Start of Input data
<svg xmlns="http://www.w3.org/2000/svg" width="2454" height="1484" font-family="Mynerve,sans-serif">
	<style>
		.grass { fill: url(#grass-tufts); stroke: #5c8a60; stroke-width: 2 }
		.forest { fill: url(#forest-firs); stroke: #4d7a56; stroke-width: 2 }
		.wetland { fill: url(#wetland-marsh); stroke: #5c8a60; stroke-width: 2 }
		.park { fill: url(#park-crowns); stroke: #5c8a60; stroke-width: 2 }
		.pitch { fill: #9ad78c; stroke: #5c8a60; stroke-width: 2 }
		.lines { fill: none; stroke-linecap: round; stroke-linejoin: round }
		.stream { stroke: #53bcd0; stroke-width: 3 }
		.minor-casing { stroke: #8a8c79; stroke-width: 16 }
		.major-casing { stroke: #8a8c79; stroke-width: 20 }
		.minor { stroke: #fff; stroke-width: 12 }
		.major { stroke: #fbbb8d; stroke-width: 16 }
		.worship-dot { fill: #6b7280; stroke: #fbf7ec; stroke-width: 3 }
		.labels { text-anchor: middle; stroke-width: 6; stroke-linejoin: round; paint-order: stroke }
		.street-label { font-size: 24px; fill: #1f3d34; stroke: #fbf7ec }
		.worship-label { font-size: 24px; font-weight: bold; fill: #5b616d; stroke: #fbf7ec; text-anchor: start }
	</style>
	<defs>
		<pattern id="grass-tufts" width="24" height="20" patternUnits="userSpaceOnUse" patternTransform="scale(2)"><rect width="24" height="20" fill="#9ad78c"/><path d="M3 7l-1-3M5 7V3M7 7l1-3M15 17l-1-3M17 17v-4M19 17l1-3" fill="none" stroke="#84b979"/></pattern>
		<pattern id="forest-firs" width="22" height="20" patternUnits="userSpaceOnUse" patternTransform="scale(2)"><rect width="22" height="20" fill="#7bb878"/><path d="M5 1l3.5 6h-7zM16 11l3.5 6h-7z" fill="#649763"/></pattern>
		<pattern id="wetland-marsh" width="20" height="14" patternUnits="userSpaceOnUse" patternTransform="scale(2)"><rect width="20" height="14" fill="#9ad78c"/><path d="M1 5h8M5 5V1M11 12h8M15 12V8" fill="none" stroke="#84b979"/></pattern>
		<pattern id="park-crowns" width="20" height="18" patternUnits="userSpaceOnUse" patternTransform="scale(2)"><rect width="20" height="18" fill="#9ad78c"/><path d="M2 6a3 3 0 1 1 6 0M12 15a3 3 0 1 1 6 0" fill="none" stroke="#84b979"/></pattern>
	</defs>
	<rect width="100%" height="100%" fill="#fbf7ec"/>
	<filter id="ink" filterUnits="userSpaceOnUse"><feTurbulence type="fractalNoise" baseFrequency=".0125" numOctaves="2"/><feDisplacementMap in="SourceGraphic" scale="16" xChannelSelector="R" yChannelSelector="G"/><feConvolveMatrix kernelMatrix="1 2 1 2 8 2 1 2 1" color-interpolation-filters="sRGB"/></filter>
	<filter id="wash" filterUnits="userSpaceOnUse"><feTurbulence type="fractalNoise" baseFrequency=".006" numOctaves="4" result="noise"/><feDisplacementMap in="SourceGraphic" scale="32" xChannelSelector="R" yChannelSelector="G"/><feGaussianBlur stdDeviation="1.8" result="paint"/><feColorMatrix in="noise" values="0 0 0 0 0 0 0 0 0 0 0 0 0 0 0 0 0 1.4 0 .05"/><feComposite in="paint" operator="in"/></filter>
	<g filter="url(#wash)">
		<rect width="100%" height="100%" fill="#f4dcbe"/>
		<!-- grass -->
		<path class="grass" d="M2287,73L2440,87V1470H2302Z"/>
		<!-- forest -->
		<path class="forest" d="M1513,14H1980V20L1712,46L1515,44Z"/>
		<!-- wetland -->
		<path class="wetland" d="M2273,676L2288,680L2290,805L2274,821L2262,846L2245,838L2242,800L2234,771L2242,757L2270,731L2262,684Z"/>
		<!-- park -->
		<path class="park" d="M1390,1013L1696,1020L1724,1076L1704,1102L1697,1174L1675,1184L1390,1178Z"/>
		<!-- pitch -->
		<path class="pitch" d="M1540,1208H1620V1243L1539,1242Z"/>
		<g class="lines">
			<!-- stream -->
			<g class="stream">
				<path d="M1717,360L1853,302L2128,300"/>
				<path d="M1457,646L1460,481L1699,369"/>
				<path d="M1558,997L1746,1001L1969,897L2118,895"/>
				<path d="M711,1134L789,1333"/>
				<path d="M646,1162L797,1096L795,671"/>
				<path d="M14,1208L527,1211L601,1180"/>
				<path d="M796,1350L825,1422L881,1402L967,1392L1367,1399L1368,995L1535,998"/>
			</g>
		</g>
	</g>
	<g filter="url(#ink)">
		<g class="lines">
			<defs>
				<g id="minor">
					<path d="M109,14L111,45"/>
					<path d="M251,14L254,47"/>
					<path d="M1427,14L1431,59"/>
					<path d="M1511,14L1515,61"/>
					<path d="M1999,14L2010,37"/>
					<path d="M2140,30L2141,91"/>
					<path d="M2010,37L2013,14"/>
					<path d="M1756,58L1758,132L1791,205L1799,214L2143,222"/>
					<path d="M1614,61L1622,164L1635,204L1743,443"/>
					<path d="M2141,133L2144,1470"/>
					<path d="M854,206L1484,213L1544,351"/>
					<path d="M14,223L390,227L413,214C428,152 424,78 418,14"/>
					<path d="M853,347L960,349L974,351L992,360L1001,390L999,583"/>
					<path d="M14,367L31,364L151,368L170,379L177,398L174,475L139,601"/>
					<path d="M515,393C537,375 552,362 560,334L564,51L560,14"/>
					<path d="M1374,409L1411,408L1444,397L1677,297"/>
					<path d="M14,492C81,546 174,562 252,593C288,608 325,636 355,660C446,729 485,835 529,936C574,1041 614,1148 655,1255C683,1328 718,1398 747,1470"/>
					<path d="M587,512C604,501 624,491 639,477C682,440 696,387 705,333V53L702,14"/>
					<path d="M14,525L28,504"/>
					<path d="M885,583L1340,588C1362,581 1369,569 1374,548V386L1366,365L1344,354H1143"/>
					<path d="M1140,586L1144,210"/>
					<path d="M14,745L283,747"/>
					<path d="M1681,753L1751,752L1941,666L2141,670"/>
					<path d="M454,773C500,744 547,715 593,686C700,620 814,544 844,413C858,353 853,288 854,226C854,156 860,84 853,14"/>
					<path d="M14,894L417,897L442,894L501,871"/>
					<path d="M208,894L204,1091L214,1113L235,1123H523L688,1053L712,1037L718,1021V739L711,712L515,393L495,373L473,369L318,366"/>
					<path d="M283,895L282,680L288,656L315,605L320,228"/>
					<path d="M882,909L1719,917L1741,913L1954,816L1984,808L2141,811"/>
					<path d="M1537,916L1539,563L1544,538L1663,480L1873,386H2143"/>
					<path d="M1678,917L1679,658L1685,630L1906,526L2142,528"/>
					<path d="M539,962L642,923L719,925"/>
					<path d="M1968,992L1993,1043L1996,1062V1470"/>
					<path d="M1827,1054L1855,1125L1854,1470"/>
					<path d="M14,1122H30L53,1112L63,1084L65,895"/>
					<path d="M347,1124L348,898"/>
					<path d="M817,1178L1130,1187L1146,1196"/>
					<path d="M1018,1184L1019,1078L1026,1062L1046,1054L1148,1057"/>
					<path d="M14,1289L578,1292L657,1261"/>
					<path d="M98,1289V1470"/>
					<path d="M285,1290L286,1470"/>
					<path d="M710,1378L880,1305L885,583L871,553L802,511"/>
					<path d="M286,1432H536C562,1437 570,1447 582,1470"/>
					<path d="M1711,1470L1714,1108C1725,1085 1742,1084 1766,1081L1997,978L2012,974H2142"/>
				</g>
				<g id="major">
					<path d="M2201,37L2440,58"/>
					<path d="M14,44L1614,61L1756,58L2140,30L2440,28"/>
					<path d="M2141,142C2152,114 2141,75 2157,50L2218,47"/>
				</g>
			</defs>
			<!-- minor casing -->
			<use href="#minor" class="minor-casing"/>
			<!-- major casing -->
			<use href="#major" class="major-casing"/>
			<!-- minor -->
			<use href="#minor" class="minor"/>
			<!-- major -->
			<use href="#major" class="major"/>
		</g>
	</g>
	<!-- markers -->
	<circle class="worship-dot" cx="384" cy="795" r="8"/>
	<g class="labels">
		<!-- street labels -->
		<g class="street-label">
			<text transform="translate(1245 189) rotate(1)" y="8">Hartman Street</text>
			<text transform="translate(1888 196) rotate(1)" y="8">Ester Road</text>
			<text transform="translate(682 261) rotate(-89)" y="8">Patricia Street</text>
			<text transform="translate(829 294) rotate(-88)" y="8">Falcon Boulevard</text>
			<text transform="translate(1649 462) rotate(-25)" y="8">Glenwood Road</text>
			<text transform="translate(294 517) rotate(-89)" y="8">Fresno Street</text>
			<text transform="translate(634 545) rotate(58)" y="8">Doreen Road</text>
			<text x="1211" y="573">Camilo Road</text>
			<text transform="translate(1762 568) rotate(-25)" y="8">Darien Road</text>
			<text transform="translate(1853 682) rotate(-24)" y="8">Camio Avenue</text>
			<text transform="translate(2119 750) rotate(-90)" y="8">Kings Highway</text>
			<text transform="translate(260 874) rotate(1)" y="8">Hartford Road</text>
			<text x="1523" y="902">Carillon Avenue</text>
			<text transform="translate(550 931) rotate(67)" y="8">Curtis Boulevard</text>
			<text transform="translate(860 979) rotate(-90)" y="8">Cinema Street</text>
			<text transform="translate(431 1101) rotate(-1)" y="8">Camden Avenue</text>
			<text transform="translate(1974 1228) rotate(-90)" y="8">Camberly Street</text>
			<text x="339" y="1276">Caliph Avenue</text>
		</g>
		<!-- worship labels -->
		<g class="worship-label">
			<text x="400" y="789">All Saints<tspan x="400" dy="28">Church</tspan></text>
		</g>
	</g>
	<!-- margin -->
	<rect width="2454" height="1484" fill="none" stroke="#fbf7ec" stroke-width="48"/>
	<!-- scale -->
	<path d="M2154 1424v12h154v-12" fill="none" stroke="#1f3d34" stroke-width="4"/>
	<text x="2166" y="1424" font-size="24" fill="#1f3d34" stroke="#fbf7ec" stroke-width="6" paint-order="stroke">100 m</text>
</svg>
End of Input data
Prompt:
Show, from the entries above, every line that includes the string "wash".

Answer to this exercise:
	<filter id="wash" filterUnits="userSpaceOnUse"><feTurbulence type="fractalNoise" baseFrequency=".006" numOctaves="4" result="noise"/><feDisplacementMap in="SourceGraphic" scale="32" xChannelSelector="R" yChannelSelector="G"/><feGaussianBlur stdDeviation="1.8" result="paint"/><feColorMatrix in="noise" values="0 0 0 0 0 0 0 0 0 0 0 0 0 0 0 0 0 1.4 0 .05"/><feComposite in="paint" operator="in"/></filter>
	<g filter="url(#wash)">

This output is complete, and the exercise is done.